Anxiety disorders also feature symptoms where the person may experience changes in behavior, which is like someone experiencing the generic OCD symptom of losing control. Thankfully, many people who suffer from either disorder have a variety of treatments to choose from, including perhaps the newest therapy available, ketamine treatment.
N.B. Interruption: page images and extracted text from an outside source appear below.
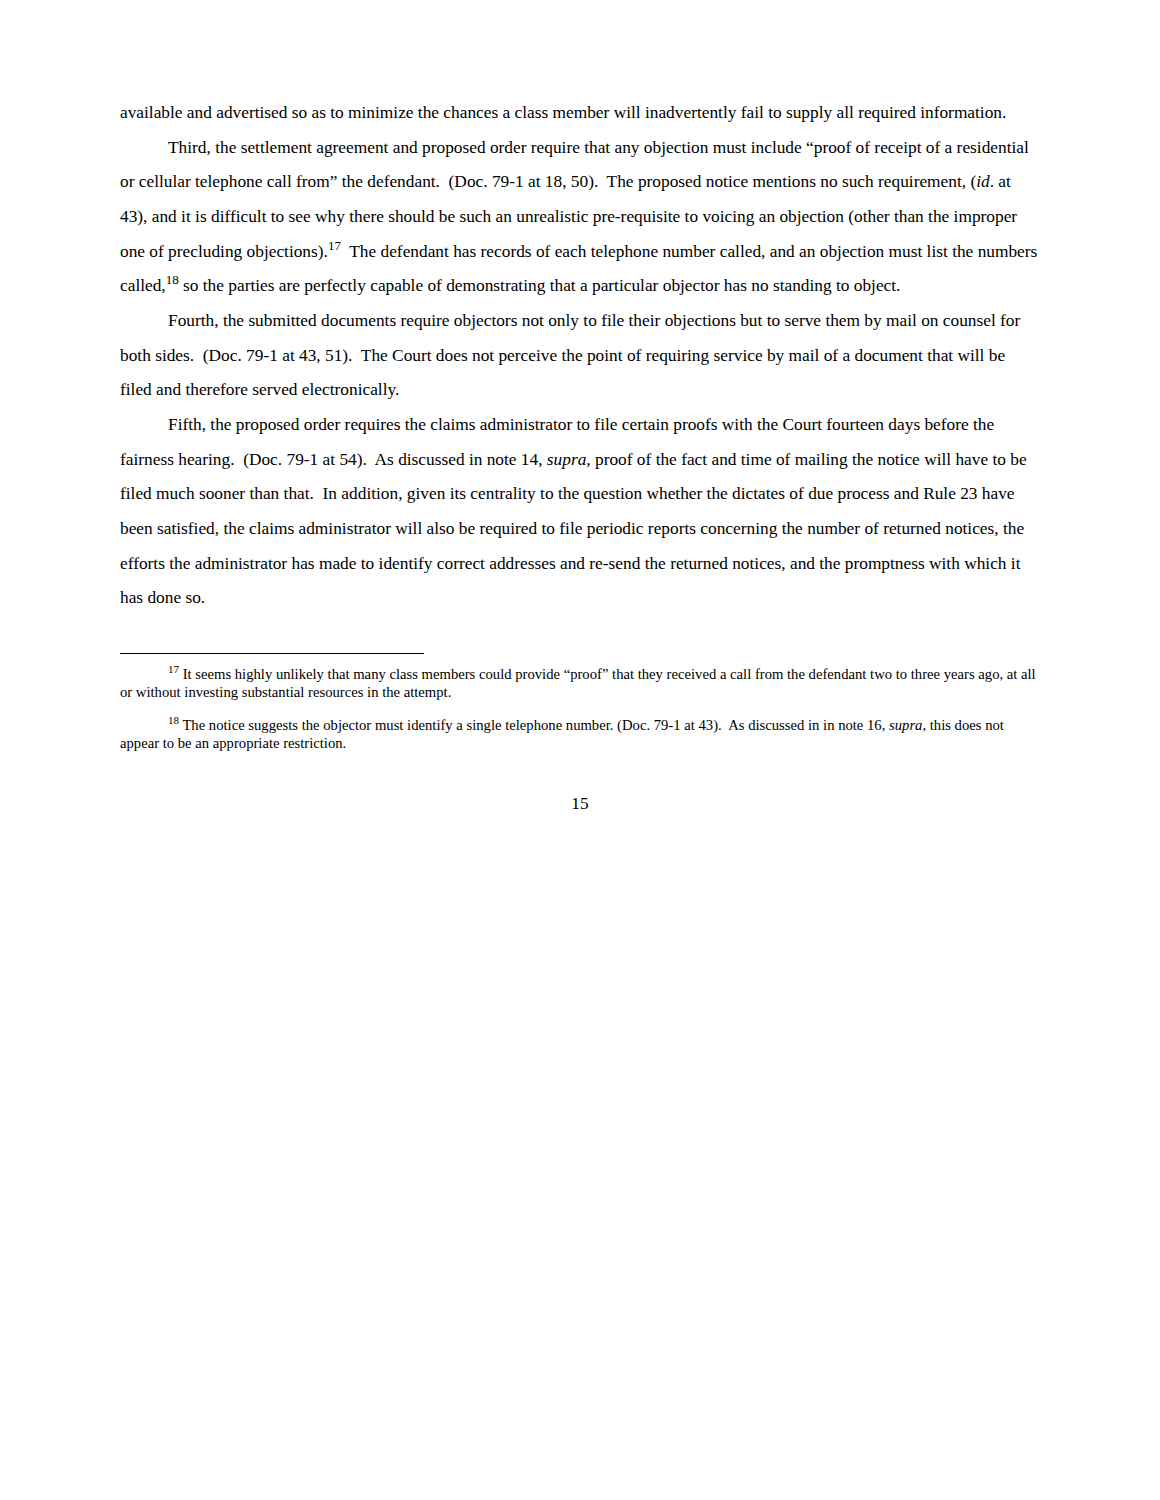available and advertised so as to minimize the chances a class member will inadvertently fail to supply all required information.
Third, the settlement agreement and proposed order require that any objection must include “proof of receipt of a residential or cellular telephone call from” the defendant. (Doc. 79-1 at 18, 50). The proposed notice mentions no such requirement, (id. at 43), and it is difficult to see why there should be such an unrealistic pre-requisite to voicing an objection (other than the improper one of precluding objections).17 The defendant has records of each telephone number called, and an objection must list the numbers called,18 so the parties are perfectly capable of demonstrating that a particular objector has no standing to object.
Fourth, the submitted documents require objectors not only to file their objections but to serve them by mail on counsel for both sides. (Doc. 79-1 at 43, 51). The Court does not perceive the point of requiring service by mail of a document that will be filed and therefore served electronically.
Fifth, the proposed order requires the claims administrator to file certain proofs with the Court fourteen days before the fairness hearing. (Doc. 79-1 at 54). As discussed in note 14, supra, proof of the fact and time of mailing the notice will have to be filed much sooner than that. In addition, given its centrality to the question whether the dictates of due process and Rule 23 have been satisfied, the claims administrator will also be required to file periodic reports concerning the number of returned notices, the efforts the administrator has made to identify correct addresses and re-send the returned notices, and the promptness with which it has done so.
17 It seems highly unlikely that many class members could provide “proof” that they received a call from the defendant two to three years ago, at all or without investing substantial resources in the attempt.
18 The notice suggests the objector must identify a single telephone number. (Doc. 79-1 at 43). As discussed in in note 16, supra, this does not appear to be an appropriate restriction.
15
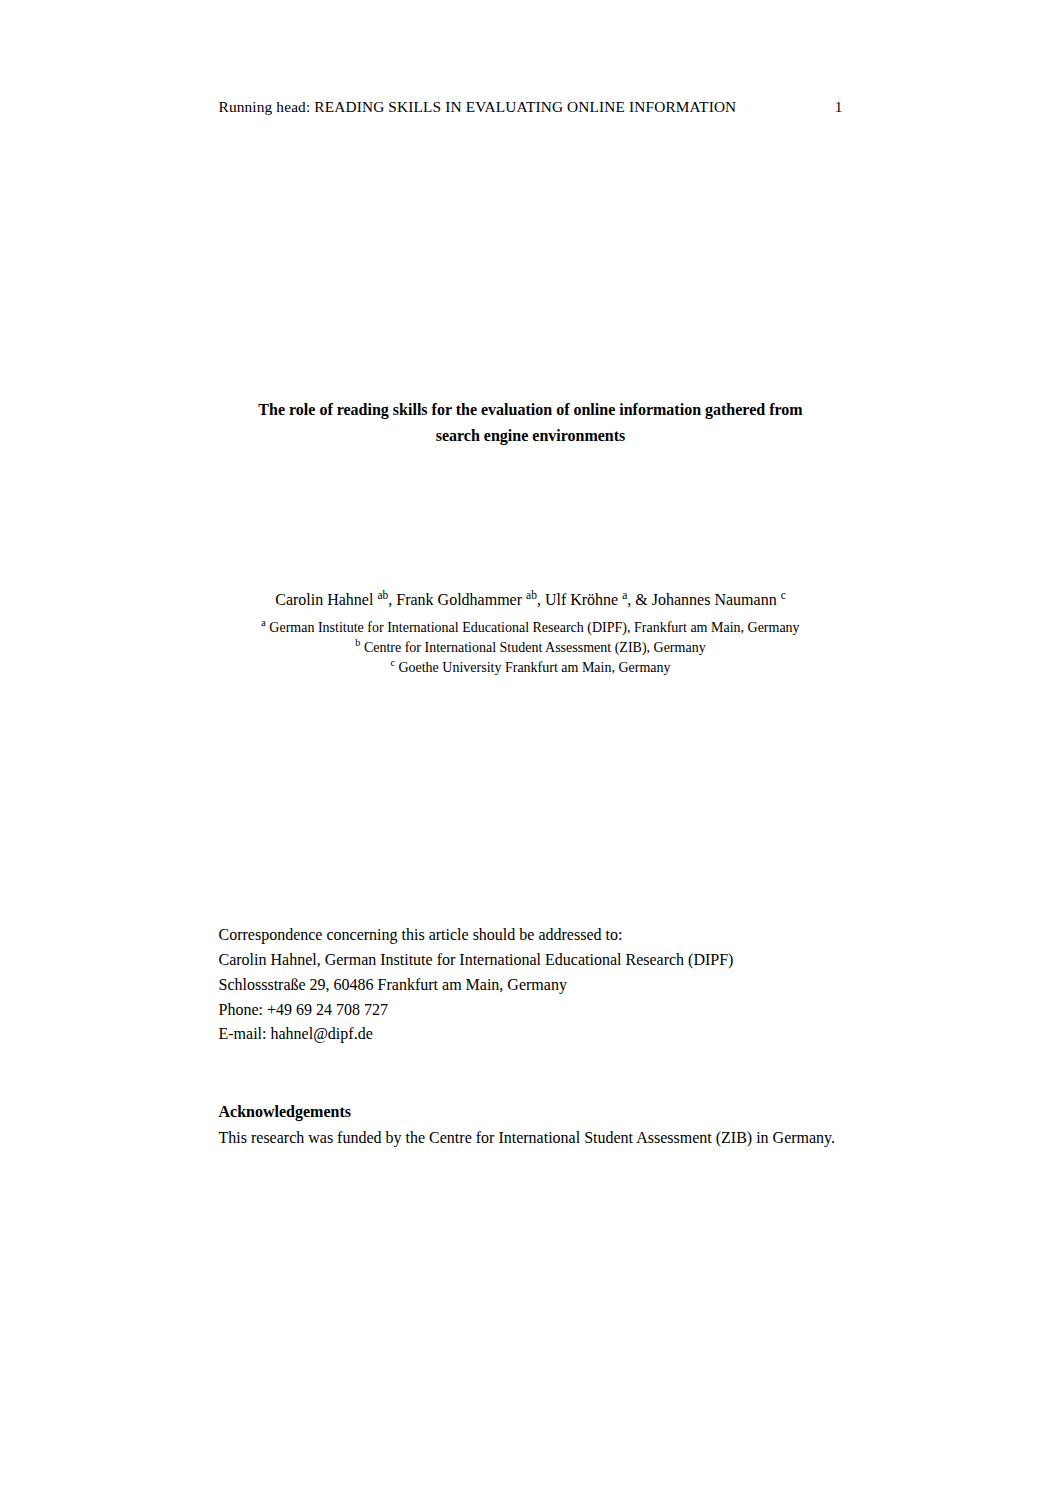Running head: READING SKILLS IN EVALUATING ONLINE INFORMATION 1
The role of reading skills for the evaluation of online information gathered from search engine environments
Carolin Hahnel ab, Frank Goldhammer ab, Ulf Kröhne a, & Johannes Naumann c
a German Institute for International Educational Research (DIPF), Frankfurt am Main, Germany
b Centre for International Student Assessment (ZIB), Germany
c Goethe University Frankfurt am Main, Germany
Correspondence concerning this article should be addressed to:
Carolin Hahnel, German Institute for International Educational Research (DIPF)
Schlossstraße 29, 60486 Frankfurt am Main, Germany
Phone: +49 69 24 708 727
E-mail: hahnel@dipf.de
Acknowledgements
This research was funded by the Centre for International Student Assessment (ZIB) in Germany.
According to the DSM-5, it’s not unusual for people experiencing generalized anxiety disorder to meet the benchmarks for another psychiatric diagnosis during their life, or even at the same time. The most generally co-occurring problem is depression, but there is a substantial subgroup of people who battle with co-occurring generalized anxiety disorder and OCD.
Diagnosis And Treatment
Only a trained mental health professional or a medical doctor specializing in psychiatry can accurately diagnose OCD and anxiety, and even then, there are no guarantees. A medical doctor may perform a physical examination and run tests and lab work to rule out or confirm an underlying cause. A mental health evaluation, on the other hand, involves the patient being asked about thoughts, behavior, feelings, and personal or family history of mental illness. In either case, a variety of tools are used for diagnosis (the DSM-5, the Yale-Brown Obsessive Compulsive Check List and Scale, and Managing Social Anxiety: A Cognitive-Behavioral Therapy Approach).
The most widely accepted form of treatment for either condition, historically, has been talk therapy paired with prescription medicine as needed. However, a growing body of evidence suggests that ketamine therapy may also help you control symptoms of OCD or anxiety and regain some control over your life.